According to sources, satellite imagery examined by South Korean and U.S. intelligence officials have shown 4-meter-long (13.1 feet) torpedo launch tubes attached to North Korea’s new line of “Daedong-B” mini-submarines. Intelligence authorities from both countries had suspected that satellite images showed launch tubes attached to the submersibles. An intelligence tip later confirmed that they were for lightweight torpedoes.
The Daedong-B model is said to be 17 meters long, 4 meters wide and 2.2 meters high. One special characteristic of the midget submarine, intelligence sources said, is the rear of the vessel, which is shaped like a ramp to easily enable agents to get on and off.
North Korea has also been holding exercises with the new submarines.
“Intense military exercises with the midget submarines were conducted by North Korea in July and recently while South Korean and U.S. troops were holding joint exercises,” a South Korean intelligence official said, adding that the drills were aimed against South Korean vessels.
Based on the evidence, intelligence authorities believe North Korea is now capable of carrying out attacks with its mini-submarines, along with its Yono class submersibles, which the South Korean government believes the North used to sink the Cheonan in March.
North Korea has not made any direct threats to attack the South with its torpedoes since March, which it did on a regular basis before the sinking of the South Korean warship Cheonan.
However, North Korea’s preference for torpedoes is well-known, and they have been the weapons of choice for Kim Il Sung and Kim Jong-il.
In April 2007, North Korea’s state broadcaster Korean Central Television (KCTV) showed Kim Jong-il instructing marines in a military drill involving torpedoes.

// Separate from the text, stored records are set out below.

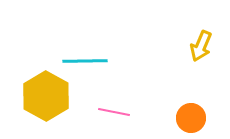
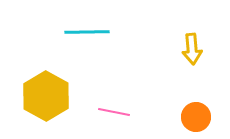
yellow arrow: moved 9 px left, 3 px down; rotated 28 degrees counterclockwise
cyan line: moved 2 px right, 29 px up
orange circle: moved 5 px right, 1 px up
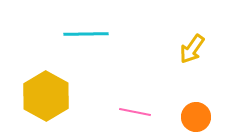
cyan line: moved 1 px left, 2 px down
yellow arrow: rotated 40 degrees clockwise
pink line: moved 21 px right
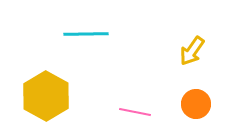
yellow arrow: moved 2 px down
orange circle: moved 13 px up
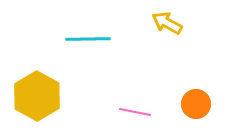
cyan line: moved 2 px right, 5 px down
yellow arrow: moved 25 px left, 28 px up; rotated 84 degrees clockwise
yellow hexagon: moved 9 px left
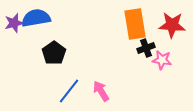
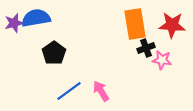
blue line: rotated 16 degrees clockwise
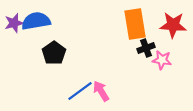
blue semicircle: moved 3 px down
red star: moved 1 px right
blue line: moved 11 px right
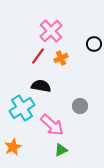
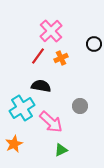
pink arrow: moved 1 px left, 3 px up
orange star: moved 1 px right, 3 px up
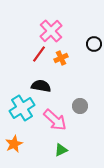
red line: moved 1 px right, 2 px up
pink arrow: moved 4 px right, 2 px up
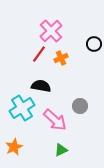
orange star: moved 3 px down
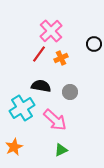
gray circle: moved 10 px left, 14 px up
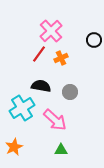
black circle: moved 4 px up
green triangle: rotated 24 degrees clockwise
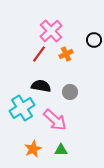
orange cross: moved 5 px right, 4 px up
orange star: moved 19 px right, 2 px down
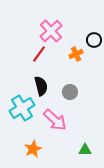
orange cross: moved 10 px right
black semicircle: rotated 66 degrees clockwise
green triangle: moved 24 px right
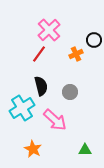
pink cross: moved 2 px left, 1 px up
orange star: rotated 18 degrees counterclockwise
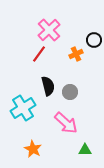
black semicircle: moved 7 px right
cyan cross: moved 1 px right
pink arrow: moved 11 px right, 3 px down
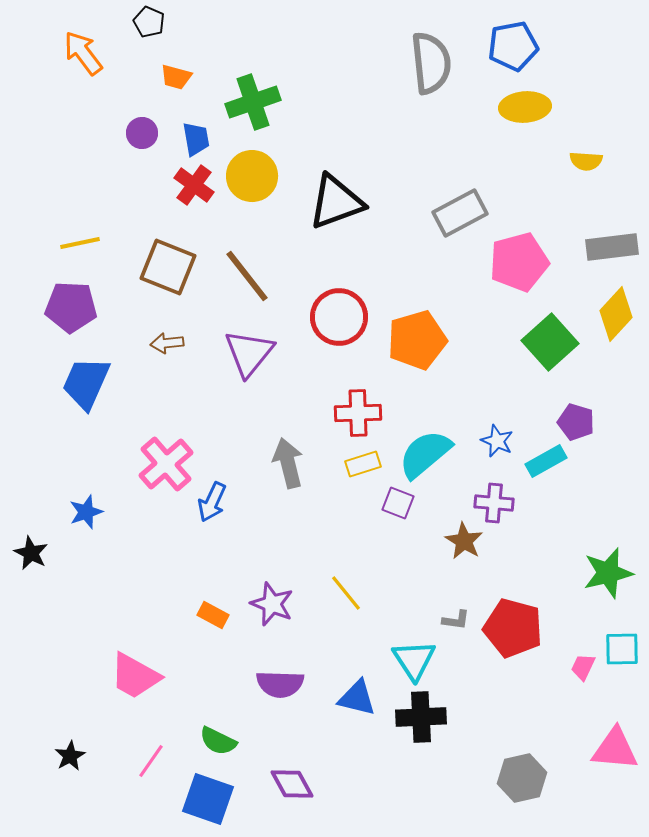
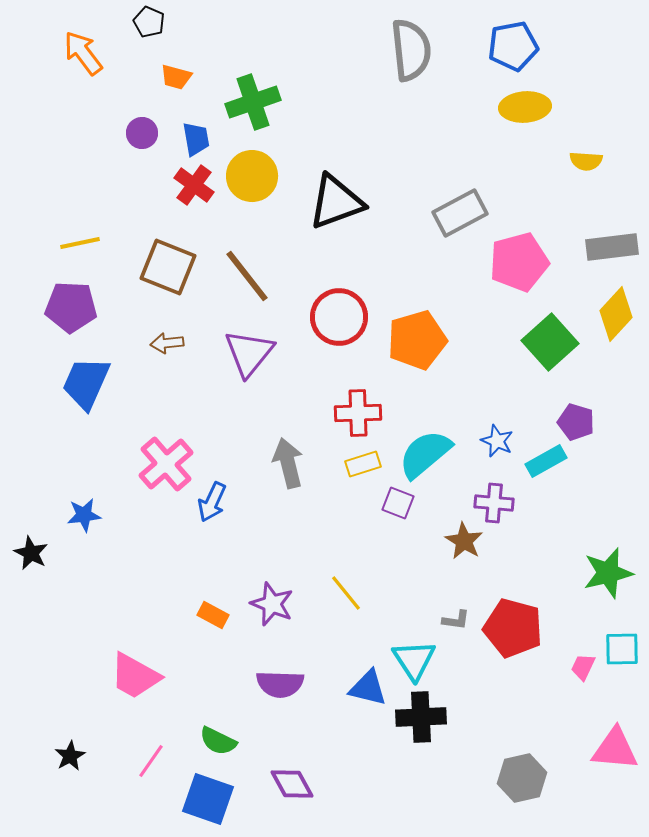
gray semicircle at (431, 63): moved 20 px left, 13 px up
blue star at (86, 512): moved 2 px left, 3 px down; rotated 12 degrees clockwise
blue triangle at (357, 698): moved 11 px right, 10 px up
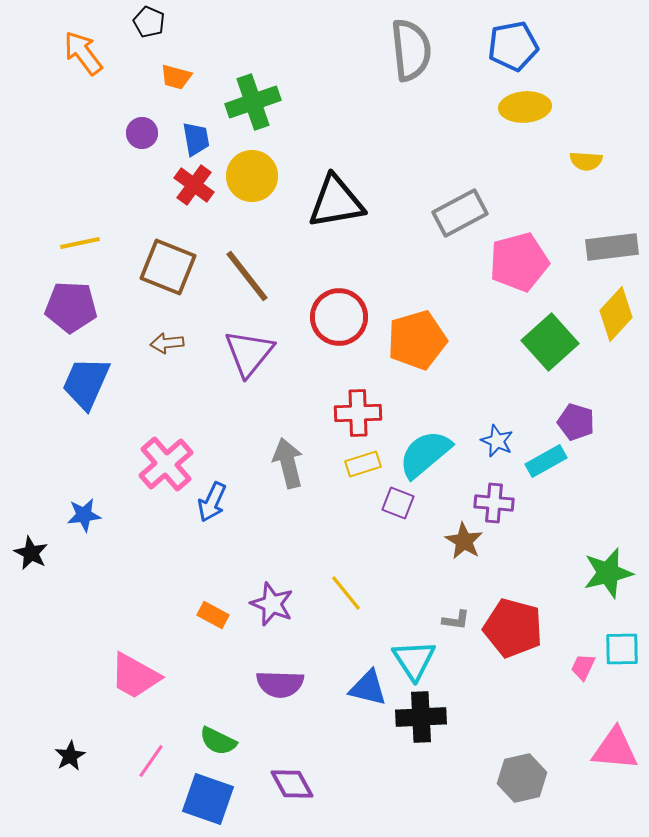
black triangle at (336, 202): rotated 10 degrees clockwise
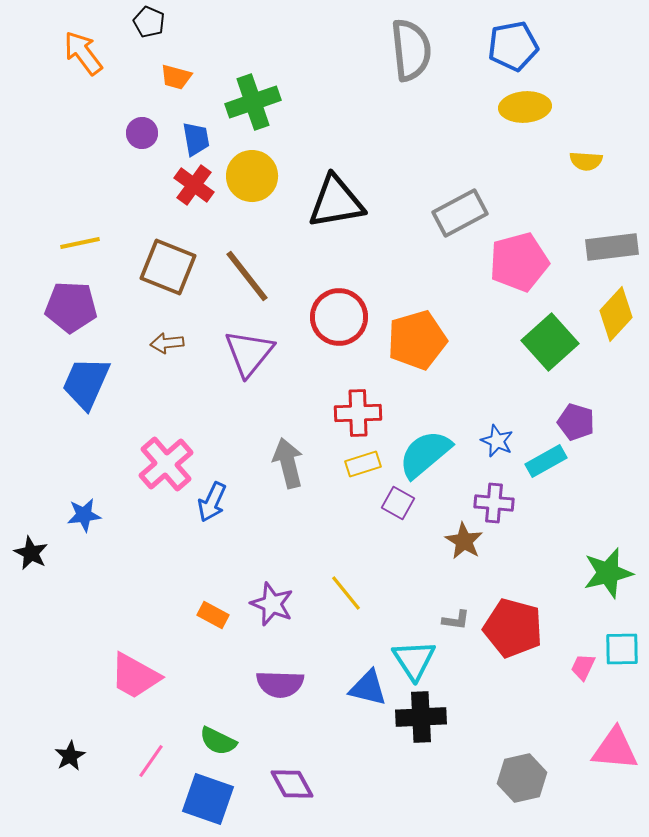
purple square at (398, 503): rotated 8 degrees clockwise
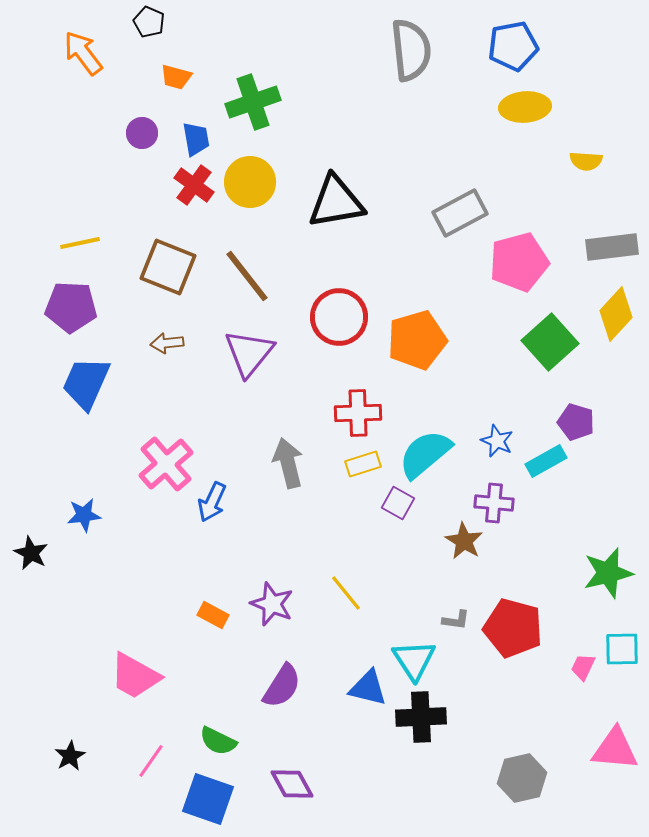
yellow circle at (252, 176): moved 2 px left, 6 px down
purple semicircle at (280, 684): moved 2 px right, 2 px down; rotated 60 degrees counterclockwise
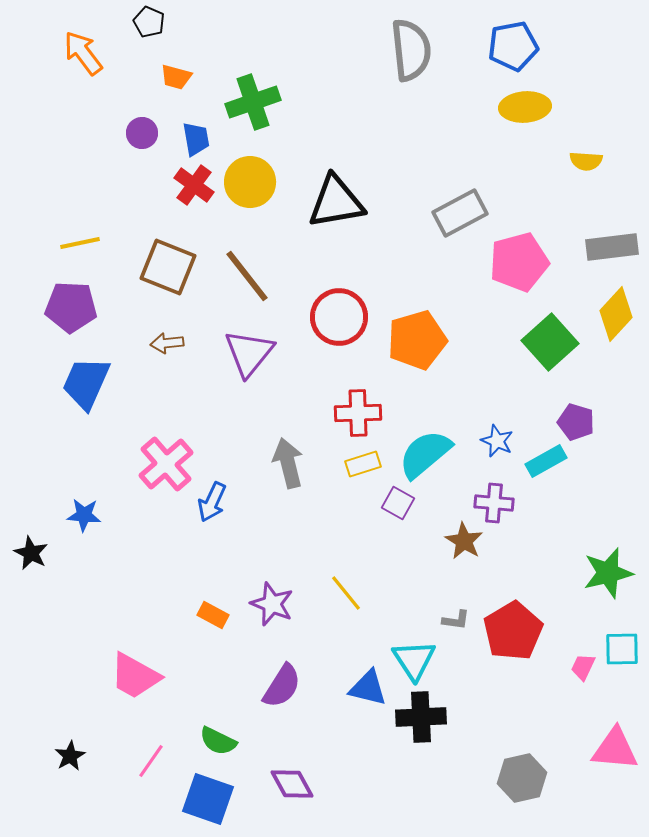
blue star at (84, 515): rotated 12 degrees clockwise
red pentagon at (513, 628): moved 3 px down; rotated 26 degrees clockwise
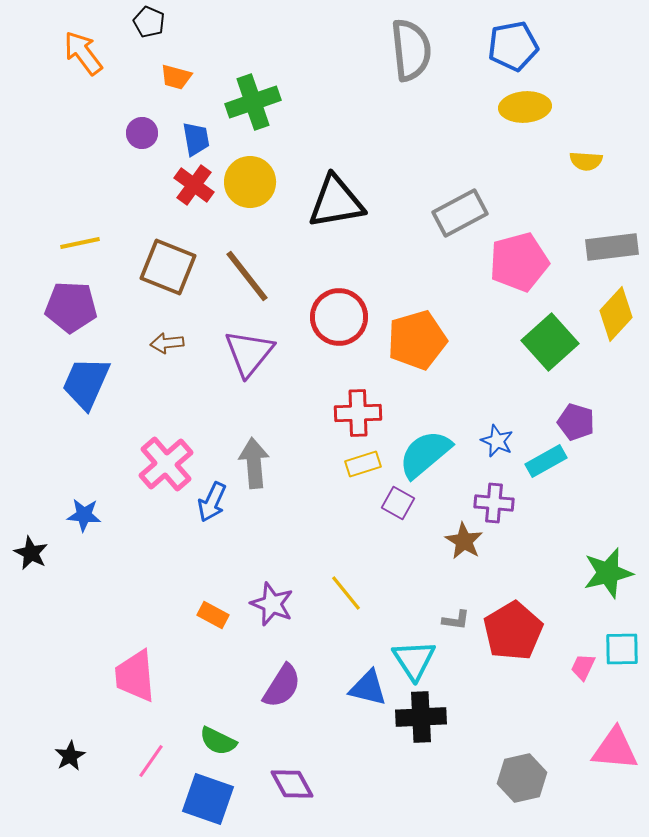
gray arrow at (288, 463): moved 34 px left; rotated 9 degrees clockwise
pink trapezoid at (135, 676): rotated 56 degrees clockwise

The “Dear Leader” was reported to have “laughed with vigor” and immensely approved the torpedo training. Kim was said to have mounted a torpedo-equipped submarine himself and “went out to the wild seas” with the seamen.
North Korean propaganda claims that its torpedo boats sunk the U.S.S. Baltimore in 1950, although the U.S. battleship was never deployed in the Korean War. On the day cited by North Korea for the attack, the U.S.S. Juneau and two British warships destroyed several North Korean torpedo boats escorting supply vessels without any significant return fire from the North Koreans.